PostNapisane: Sob gru 02, 2006 22:57
przez Anka
Kuki pięknie dziękuje cioci Izabeli za pamięć. I rzecz jasnawędruje do góry :)

PostNapisane: Nie gru 03, 2006 8:53
przez kaerjot
Kuki jedzie dzisiaj do domu tymczasowego do Gdyni :spin2:
:catmilk:
Miau znalazło dom dla Saby, Dogo tymczas dla Kukiego
ZWIERZOMANIACY WSZYSTKICH GATUNKÓW, ŁĄCZCIE SIĘ!!!!!!!!!!!!!!!!!!!

PostNapisane: Nie gru 03, 2006 10:53
przez Gem
kaerjot pisze:Kuki jedzie dzisiaj do domu tymczasowego do Gdyni :spin2:
:catmilk:
Miau znalazło dom dla Saby, Dogo tymczas dla Kukiego
ZWIERZOMANIACY WSZYSTKICH GATUNKÓW, ŁĄCZCIE SIĘ!!!!!!!!!!!!!!!!!!!

Wielkie brawa dla nowej opiekunki Kukiego - Fanaberii :)

PS. ZWIERZOMANIACY WSZYSTKICH GATUNKÓW, ŁĄCZCIE SIĘ! -świetne hasło ;)

PostNapisane: Nie gru 03, 2006 19:37
przez kaerjot
Niestety pani weterynarz nie pozwoliła dziś zabrać Kukiego. We wtorek będzie miał robione jakieś badania :(
Dobra wiadomość jest taka, że Kuki lubi gotowaną rybkę 8)
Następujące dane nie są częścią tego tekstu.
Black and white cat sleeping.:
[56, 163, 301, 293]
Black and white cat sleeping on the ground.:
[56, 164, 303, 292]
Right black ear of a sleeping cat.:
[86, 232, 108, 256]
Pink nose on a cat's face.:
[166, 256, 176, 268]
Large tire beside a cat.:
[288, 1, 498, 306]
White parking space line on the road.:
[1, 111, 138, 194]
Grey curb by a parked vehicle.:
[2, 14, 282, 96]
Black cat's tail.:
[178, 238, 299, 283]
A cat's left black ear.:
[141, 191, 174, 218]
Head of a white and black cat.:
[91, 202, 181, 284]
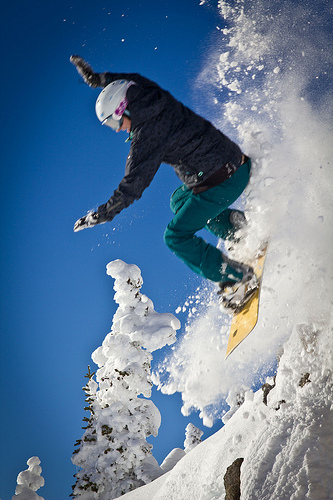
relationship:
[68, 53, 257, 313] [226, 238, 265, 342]
man riding snow board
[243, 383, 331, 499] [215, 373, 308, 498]
snow covering ground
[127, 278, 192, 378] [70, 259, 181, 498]
snow on tree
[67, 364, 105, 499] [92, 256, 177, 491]
pine tree covered in snow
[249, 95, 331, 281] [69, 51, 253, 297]
snow powder kicked up by snowboarderr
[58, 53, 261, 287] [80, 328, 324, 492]
man snowboarding down hill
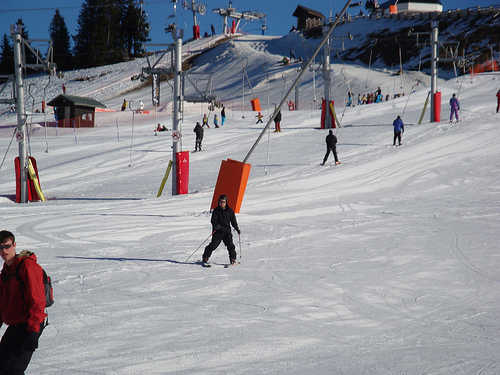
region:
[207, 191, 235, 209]
person has black cap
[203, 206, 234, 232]
person has black coat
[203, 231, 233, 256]
person has black pants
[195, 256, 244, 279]
person has skis turned inward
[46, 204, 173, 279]
tracks on white snow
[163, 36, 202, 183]
metal pole behind man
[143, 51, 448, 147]
many people on slopes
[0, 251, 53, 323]
boy has red jacket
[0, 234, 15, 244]
boy is wearing glasses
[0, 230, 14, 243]
boy has brown hair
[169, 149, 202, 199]
box is red in color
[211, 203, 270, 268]
man is in black outfit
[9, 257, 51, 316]
man in a red jacket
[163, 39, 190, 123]
the post is metallic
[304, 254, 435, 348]
floor is grey in color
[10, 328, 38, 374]
pants are black in color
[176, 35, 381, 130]
many people are i the field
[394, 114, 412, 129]
jacket is blue in color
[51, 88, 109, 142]
a hut in the middle of the field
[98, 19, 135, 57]
trees atre far beside the view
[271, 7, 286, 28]
this is the sky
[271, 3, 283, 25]
the sky is blue in color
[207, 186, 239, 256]
this is a man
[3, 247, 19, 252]
the man is light skinned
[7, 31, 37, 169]
this is a pole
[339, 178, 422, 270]
this is the snow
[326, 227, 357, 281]
the snow is white in color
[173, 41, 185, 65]
the pole is white in color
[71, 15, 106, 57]
this is a tree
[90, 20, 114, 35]
the leaves are green in color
PostNapisane: Śro gru 06, 2006 23:21
przez Ewa i Tofik
Tak Kuki lubi parzony filecik z ryby białej :) Jest u mnie od dziś, ale niestety tylko i zdecydowanie (szanowny mąż :? ) na tymczasie. Bardzo pilnie szukamy domu dla Kukiego. Kocurek jest trochę wystraszony, ale to oczywiste w jego sytuacji, lubi gdy się Go dotyka, nastawia główkę do drapania i patrzy....., tymi swoimi pięknymi, wielkimi oczami. Poprostu serce pęka. U mnie siedzi pod kluczem, ze względu na resztę stada. Proszę o pomoc w znalezieniu domu.